GIVEN INFORMATION:
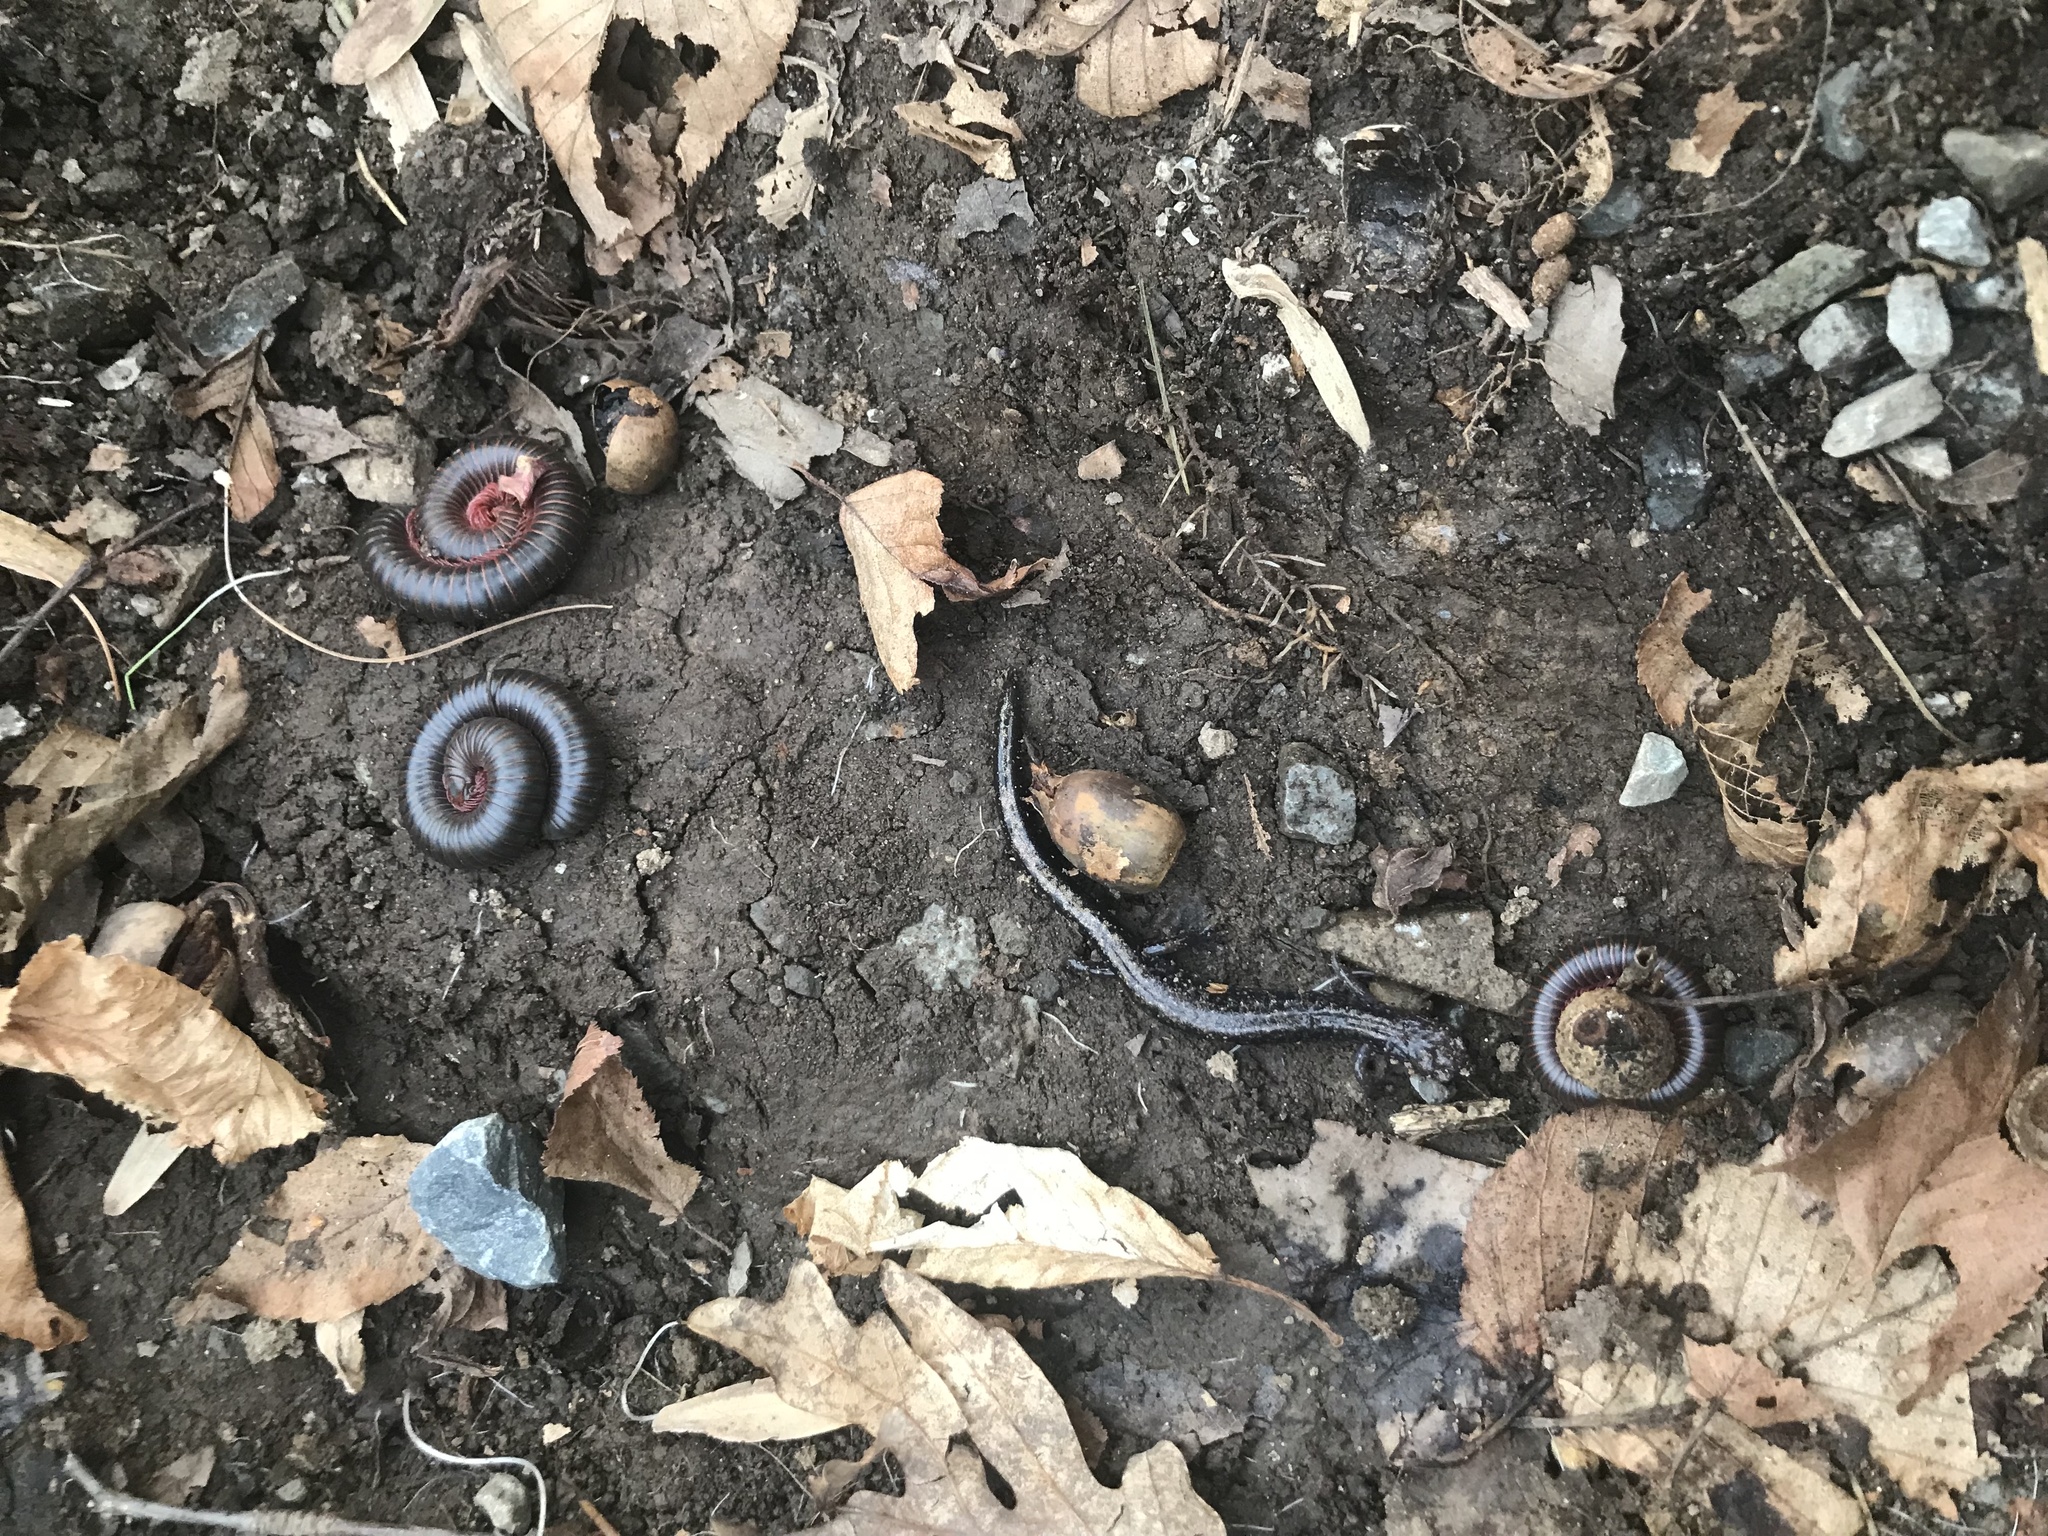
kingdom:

---

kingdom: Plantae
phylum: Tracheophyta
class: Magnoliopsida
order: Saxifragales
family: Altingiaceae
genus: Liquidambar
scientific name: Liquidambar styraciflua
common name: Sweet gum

WHAT THE TASK REQUIRES:
Output the lines from the one containing "order: Saxifragales" to the one containing "common name: Sweet gum", both included, with no changes.

EXERCISE RESPONSE:
order: Saxifragales
family: Altingiaceae
genus: Liquidambar
scientific name: Liquidambar styraciflua
common name: Sweet gum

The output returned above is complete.